Tuesday, June 7, 2016

“Stop Wine-ing, I mean it!” “Anybody want a Pinot?”

I had a grape time learning about wines today. After spending the morning in Pienza, we traveled to Montepulciano for our second wine-tasting of the trip. We toured around a very old wine cellar and got a glimpse into wine production. We looked at massive barrels that held around 14,000 bottles of wine and our tour guide explained to us the process of cleaning out the barrels. This process is particularly important as it prevents the accumulation of a particular type of yeast bacterium that gives off a horrible scent and taste. I thought the colmatore was particularly interesting because I didn’t realize how important its role was in the fermentation process. I learned that as wine heats up, it expands and pushes wine into the apparatus, preventing too much wine from spilling out of the barrel. As wine cools, it shrinks, which is indicated by the decreased volume of wine in the apparatus. When this happens, the cellar worker knows to add more wine. above the bulb that contains the wine, there is a second part to the apparatus that contains water. This helps to keep out the oxygen, creating the best conditions for fermentation. The advantage of using wooden barrels over concrete or metal drums is the oxidation the wine receives in the barrels. Additionally, the wine picks up the flavors in the barrels such as the type of wood or the previous wines or fluids that the barrel contained. We also learned that the particular winery we visited today had a trademark label “Vino Nobile di Montepulciano” that prevented anyone else from using it. We also discussed in class that the Vino Nobile di Montepulciano was the first wine to receive the top classification recognized by Italian legislation. Furthermore, we learned that there are very strict aging requirements for this particular brand of wine; at least 70 percent of the grapes have to be Sangiovese. 

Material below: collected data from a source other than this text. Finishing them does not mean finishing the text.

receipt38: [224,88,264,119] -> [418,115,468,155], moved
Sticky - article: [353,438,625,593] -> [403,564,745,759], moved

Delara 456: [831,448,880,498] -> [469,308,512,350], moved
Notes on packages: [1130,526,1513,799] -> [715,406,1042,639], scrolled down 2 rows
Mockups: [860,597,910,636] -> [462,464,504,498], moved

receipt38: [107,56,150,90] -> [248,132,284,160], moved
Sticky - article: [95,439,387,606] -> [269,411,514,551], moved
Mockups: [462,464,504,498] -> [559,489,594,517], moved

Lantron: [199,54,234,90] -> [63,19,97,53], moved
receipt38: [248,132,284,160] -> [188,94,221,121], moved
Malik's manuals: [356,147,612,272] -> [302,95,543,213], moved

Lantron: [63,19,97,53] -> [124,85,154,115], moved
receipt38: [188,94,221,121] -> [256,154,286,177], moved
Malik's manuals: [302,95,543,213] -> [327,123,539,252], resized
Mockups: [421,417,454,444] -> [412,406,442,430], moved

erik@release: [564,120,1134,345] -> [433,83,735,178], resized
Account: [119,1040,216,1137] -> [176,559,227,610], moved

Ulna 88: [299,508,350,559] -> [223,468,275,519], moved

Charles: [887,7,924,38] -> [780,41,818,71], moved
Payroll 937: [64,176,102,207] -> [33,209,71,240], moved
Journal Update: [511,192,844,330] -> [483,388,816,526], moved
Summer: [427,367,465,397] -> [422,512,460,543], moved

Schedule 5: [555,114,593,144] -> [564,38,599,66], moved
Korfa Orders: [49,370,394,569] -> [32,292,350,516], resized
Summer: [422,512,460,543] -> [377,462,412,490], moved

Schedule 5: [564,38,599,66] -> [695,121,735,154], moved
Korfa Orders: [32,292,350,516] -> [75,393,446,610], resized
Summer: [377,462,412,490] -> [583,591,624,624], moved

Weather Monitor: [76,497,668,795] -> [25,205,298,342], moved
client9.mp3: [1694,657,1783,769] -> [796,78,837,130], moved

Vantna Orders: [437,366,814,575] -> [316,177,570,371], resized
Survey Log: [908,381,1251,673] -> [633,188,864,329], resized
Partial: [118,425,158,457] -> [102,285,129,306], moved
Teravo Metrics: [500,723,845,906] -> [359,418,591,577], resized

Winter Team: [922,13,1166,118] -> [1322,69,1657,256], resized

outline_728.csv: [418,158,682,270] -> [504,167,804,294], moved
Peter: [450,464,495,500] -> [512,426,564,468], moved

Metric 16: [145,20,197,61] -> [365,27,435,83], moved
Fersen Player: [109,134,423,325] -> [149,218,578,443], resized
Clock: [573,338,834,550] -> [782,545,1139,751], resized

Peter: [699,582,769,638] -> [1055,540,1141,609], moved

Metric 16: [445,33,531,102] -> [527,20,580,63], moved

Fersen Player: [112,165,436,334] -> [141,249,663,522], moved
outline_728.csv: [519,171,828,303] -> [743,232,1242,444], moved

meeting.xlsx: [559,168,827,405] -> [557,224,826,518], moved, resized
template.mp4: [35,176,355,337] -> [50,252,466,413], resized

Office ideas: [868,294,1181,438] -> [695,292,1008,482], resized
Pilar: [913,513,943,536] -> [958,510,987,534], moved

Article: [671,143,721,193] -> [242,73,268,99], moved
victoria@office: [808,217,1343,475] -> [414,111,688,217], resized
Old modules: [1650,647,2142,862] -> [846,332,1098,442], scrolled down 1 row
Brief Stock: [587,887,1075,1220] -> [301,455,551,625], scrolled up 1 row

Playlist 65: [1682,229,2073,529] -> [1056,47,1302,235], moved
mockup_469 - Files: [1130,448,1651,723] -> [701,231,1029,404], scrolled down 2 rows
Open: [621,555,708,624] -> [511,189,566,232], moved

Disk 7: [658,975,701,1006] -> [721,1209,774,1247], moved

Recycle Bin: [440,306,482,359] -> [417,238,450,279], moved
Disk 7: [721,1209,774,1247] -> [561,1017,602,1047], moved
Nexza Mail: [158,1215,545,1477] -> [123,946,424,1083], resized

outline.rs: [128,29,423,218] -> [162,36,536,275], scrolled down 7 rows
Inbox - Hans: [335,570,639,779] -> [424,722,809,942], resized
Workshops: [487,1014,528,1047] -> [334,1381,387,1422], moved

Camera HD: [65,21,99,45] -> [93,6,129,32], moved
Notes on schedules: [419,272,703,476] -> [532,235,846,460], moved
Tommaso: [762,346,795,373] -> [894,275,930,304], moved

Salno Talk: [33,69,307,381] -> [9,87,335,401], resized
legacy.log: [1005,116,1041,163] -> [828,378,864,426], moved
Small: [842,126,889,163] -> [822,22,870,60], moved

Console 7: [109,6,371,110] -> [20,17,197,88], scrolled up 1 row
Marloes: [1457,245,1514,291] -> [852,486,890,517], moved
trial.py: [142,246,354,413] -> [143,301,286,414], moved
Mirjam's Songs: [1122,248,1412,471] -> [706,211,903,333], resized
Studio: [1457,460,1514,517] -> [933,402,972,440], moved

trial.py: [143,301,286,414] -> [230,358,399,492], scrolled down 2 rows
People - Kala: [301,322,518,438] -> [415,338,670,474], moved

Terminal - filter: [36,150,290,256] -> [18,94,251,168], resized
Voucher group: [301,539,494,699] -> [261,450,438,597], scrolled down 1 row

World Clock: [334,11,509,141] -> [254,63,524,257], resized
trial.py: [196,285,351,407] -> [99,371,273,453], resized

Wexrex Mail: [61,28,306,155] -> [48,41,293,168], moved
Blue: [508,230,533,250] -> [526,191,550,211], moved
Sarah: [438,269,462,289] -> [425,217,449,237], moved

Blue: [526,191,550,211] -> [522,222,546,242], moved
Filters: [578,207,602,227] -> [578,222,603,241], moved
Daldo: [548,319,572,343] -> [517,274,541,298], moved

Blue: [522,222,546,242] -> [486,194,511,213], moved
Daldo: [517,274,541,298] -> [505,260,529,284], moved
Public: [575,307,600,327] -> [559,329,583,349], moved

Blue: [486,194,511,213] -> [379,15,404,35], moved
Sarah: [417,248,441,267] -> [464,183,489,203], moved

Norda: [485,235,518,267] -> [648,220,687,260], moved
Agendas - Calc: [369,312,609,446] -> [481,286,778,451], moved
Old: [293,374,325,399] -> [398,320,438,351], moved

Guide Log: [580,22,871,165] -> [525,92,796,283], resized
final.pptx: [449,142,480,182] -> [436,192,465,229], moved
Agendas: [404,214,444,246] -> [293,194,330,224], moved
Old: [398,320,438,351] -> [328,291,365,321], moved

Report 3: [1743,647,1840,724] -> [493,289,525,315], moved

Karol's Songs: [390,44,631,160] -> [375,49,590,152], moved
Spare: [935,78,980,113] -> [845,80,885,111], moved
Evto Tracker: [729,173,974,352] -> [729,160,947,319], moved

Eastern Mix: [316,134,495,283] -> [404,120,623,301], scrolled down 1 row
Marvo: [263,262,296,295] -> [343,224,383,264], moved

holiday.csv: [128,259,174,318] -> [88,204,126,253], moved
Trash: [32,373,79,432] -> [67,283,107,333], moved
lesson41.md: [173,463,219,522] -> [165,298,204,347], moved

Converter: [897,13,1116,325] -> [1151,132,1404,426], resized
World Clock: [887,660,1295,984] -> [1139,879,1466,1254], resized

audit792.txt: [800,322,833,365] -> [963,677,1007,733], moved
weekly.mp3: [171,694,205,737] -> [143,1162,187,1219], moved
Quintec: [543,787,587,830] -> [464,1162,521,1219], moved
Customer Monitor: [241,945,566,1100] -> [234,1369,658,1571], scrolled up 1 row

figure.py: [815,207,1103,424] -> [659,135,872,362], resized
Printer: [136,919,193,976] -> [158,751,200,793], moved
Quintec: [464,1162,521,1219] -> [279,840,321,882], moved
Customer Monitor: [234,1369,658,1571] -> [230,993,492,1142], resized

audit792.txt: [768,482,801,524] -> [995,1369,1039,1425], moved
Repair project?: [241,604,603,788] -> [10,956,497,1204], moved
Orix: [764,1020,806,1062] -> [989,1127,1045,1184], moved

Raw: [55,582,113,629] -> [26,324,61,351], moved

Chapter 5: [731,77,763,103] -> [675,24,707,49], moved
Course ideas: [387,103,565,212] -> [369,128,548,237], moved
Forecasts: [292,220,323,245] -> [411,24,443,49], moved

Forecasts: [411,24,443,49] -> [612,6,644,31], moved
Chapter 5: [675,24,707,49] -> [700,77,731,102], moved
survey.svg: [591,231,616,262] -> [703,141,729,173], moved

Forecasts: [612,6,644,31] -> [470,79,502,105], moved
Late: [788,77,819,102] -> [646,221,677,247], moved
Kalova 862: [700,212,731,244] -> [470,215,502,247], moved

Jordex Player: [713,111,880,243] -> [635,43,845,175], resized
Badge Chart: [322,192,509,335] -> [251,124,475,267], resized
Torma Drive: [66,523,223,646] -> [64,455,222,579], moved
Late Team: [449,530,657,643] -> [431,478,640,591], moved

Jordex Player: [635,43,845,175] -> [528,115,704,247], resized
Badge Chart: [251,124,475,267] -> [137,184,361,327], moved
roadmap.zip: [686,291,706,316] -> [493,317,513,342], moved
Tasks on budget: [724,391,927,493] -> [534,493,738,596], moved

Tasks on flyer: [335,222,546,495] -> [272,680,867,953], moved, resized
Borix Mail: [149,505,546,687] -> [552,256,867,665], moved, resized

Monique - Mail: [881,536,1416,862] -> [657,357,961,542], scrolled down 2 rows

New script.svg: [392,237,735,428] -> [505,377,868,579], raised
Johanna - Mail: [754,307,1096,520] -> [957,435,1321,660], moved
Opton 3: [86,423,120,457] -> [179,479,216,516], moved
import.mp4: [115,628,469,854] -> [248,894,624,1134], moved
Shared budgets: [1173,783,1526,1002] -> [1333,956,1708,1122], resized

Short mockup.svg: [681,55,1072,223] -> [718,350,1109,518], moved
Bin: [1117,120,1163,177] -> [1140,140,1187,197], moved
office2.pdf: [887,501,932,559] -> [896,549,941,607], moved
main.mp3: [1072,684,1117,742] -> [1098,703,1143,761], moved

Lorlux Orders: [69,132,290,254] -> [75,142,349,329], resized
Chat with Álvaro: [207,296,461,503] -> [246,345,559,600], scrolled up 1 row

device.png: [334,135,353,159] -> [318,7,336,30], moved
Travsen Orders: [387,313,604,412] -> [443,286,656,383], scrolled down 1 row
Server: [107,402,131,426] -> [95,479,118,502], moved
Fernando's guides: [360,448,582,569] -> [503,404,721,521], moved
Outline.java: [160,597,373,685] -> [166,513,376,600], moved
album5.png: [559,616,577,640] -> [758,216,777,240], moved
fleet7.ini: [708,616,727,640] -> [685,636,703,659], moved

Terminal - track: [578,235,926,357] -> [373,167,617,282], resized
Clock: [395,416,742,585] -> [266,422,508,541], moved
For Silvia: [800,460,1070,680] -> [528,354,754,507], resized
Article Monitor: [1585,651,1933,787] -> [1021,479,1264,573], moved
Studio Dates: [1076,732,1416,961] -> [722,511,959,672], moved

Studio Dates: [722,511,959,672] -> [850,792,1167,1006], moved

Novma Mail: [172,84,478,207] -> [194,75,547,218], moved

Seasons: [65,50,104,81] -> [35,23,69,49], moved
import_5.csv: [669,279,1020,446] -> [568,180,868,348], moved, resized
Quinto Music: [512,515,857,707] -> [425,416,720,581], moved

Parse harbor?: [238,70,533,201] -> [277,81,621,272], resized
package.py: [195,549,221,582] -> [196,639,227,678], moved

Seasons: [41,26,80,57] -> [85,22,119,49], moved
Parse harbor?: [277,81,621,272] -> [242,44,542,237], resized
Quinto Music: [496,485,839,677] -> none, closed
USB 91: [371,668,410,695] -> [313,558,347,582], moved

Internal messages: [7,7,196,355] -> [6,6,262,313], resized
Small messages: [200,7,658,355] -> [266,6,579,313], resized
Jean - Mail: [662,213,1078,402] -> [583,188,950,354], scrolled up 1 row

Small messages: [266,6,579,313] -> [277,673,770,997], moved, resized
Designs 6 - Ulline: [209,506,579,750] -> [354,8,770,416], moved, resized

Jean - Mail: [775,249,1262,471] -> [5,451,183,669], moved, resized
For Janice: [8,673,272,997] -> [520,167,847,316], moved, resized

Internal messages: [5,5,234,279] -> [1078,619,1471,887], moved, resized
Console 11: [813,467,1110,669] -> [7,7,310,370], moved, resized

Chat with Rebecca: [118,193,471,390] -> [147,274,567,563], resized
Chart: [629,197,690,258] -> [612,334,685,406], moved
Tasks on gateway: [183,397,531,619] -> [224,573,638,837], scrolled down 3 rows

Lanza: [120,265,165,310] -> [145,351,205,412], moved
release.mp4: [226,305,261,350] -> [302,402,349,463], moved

What I loved the most about Montepulciano was the rich history that was incorporated into the city. Such amazing preservation of the ancient Etruscan civilizations had me enthralled in a desperate search for further exploration all day. I was enamored by the incorporation of these histories into modern day life in Montepulciano such as the gift shops that displayed ancient passageways into Etruscan dwellings and the winery that showed a glimpse into the underground ancient city. If there are three things that Italians really know how to do better than the rest of the world, it’s cook food, preserve amazingly beautiful history, and persuade me to buy way more wine than I am going to be able to drink!